(Items taken from a dataset)
——————————

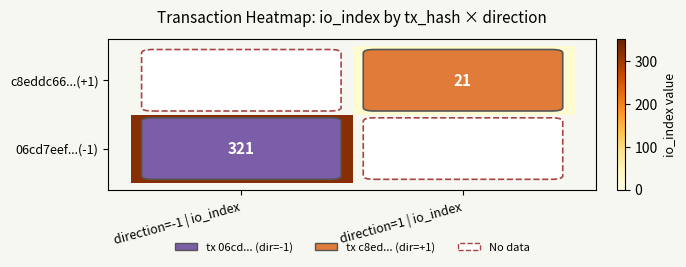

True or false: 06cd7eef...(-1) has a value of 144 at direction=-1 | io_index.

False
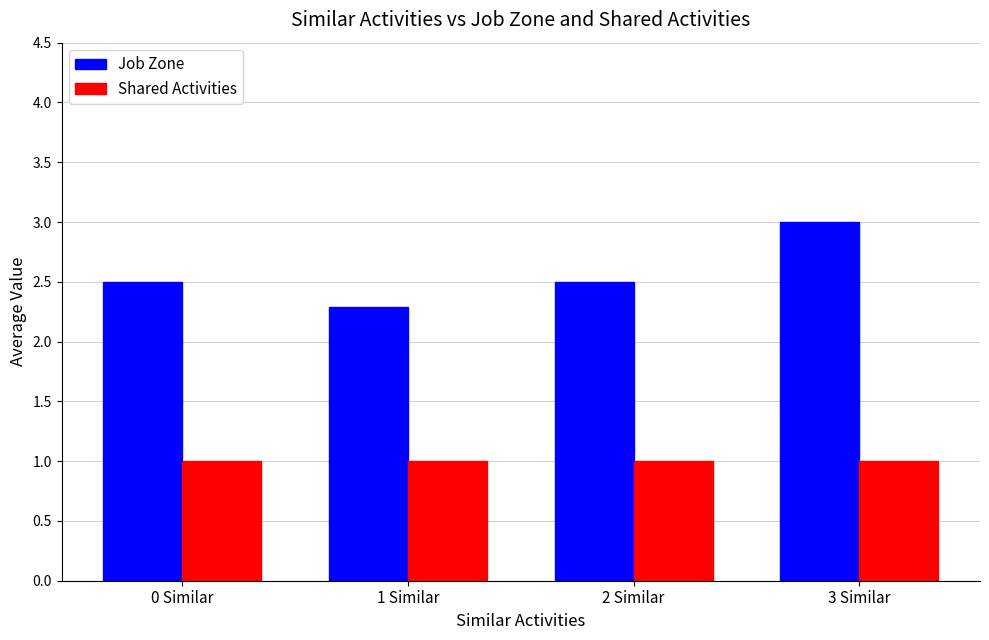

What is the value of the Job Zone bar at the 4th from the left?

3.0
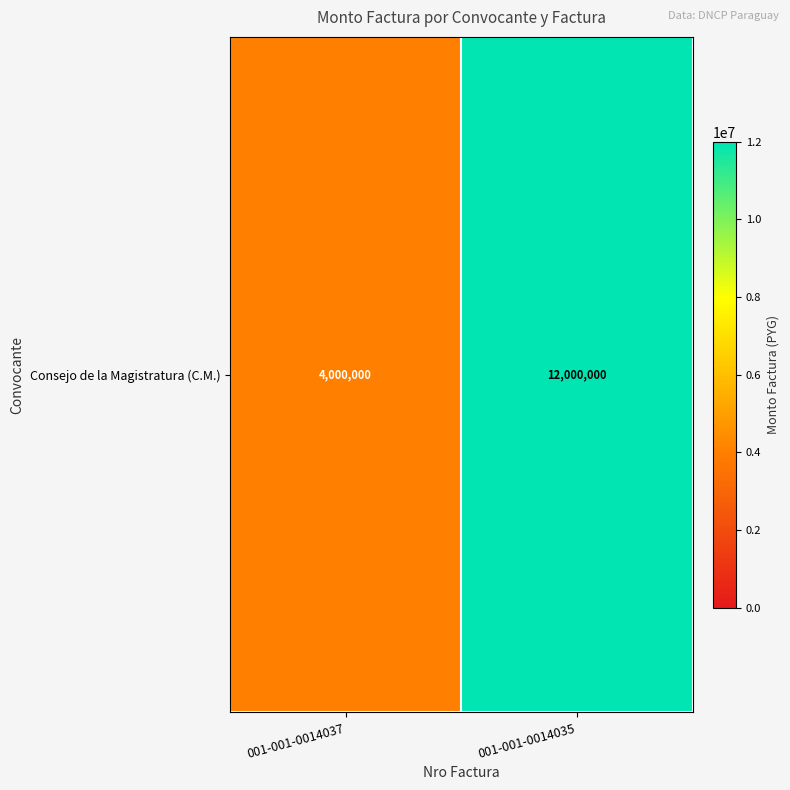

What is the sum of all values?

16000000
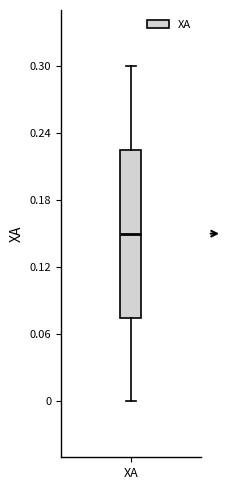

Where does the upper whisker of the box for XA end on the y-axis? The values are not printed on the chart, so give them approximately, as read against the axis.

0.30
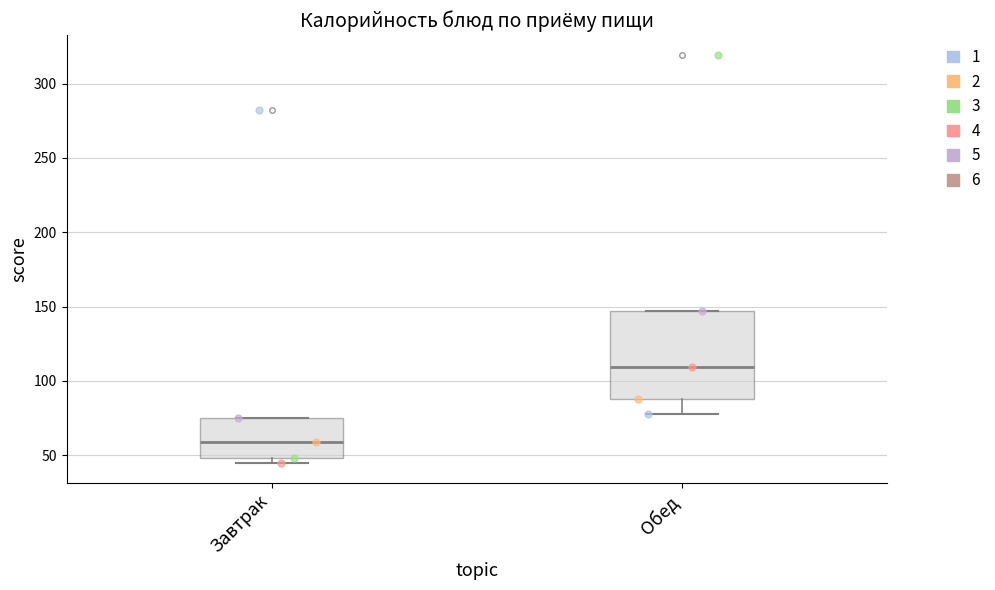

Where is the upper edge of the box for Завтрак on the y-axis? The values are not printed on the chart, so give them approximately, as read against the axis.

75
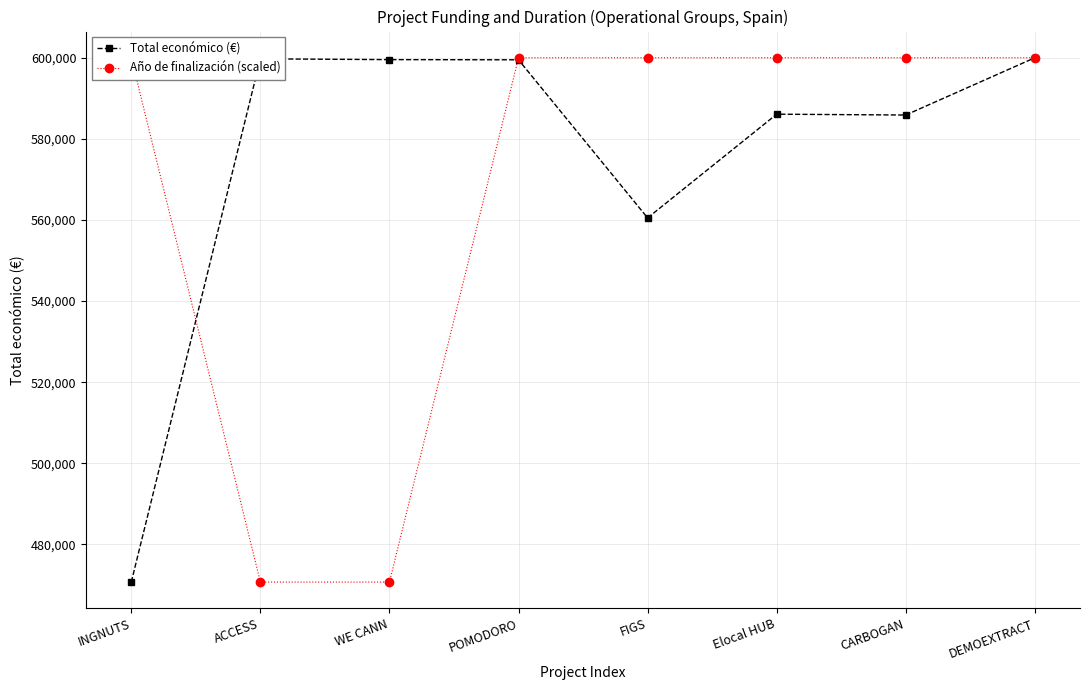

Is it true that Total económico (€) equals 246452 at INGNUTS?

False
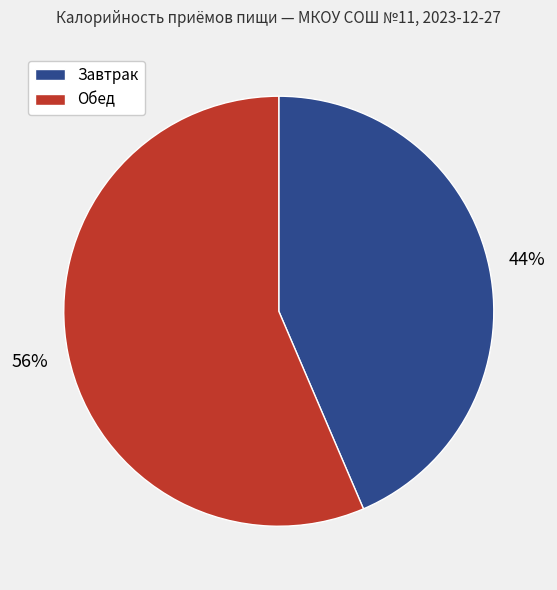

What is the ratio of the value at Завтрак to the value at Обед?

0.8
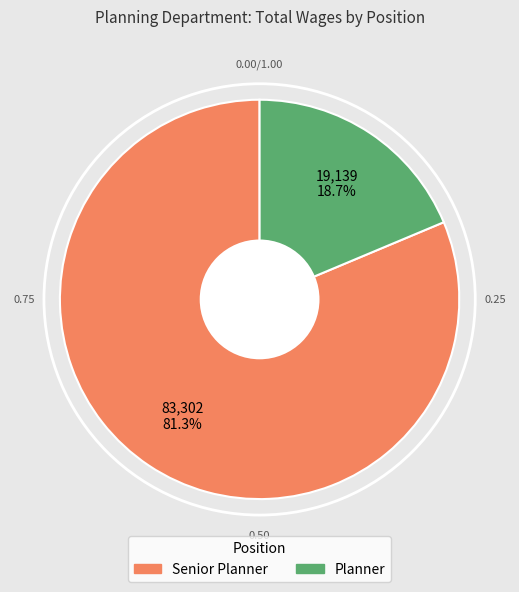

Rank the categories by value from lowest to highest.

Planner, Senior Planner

——————————

• **Instruction**: Reproduce every item above word for word, leaving out the pictures.

• **Exercise output**:
True or false: 06cd7eef...(-1) has a value of 144 at direction=-1 | io_index.

False

What is the value of the Job Zone bar at the 4th from the left?

3.0

What is the sum of all values?

16000000

Where does the upper whisker of the box for XA end on the y-axis? The values are not printed on the chart, so give them approximately, as read against the axis.

0.30

Where is the upper edge of the box for Завтрак on the y-axis? The values are not printed on the chart, so give them approximately, as read against the axis.

75

Is it true that Total económico (€) equals 246452 at INGNUTS?

False

What is the ratio of the value at Завтрак to the value at Обед?

0.8

Rank the categories by value from lowest to highest.

Planner, Senior Planner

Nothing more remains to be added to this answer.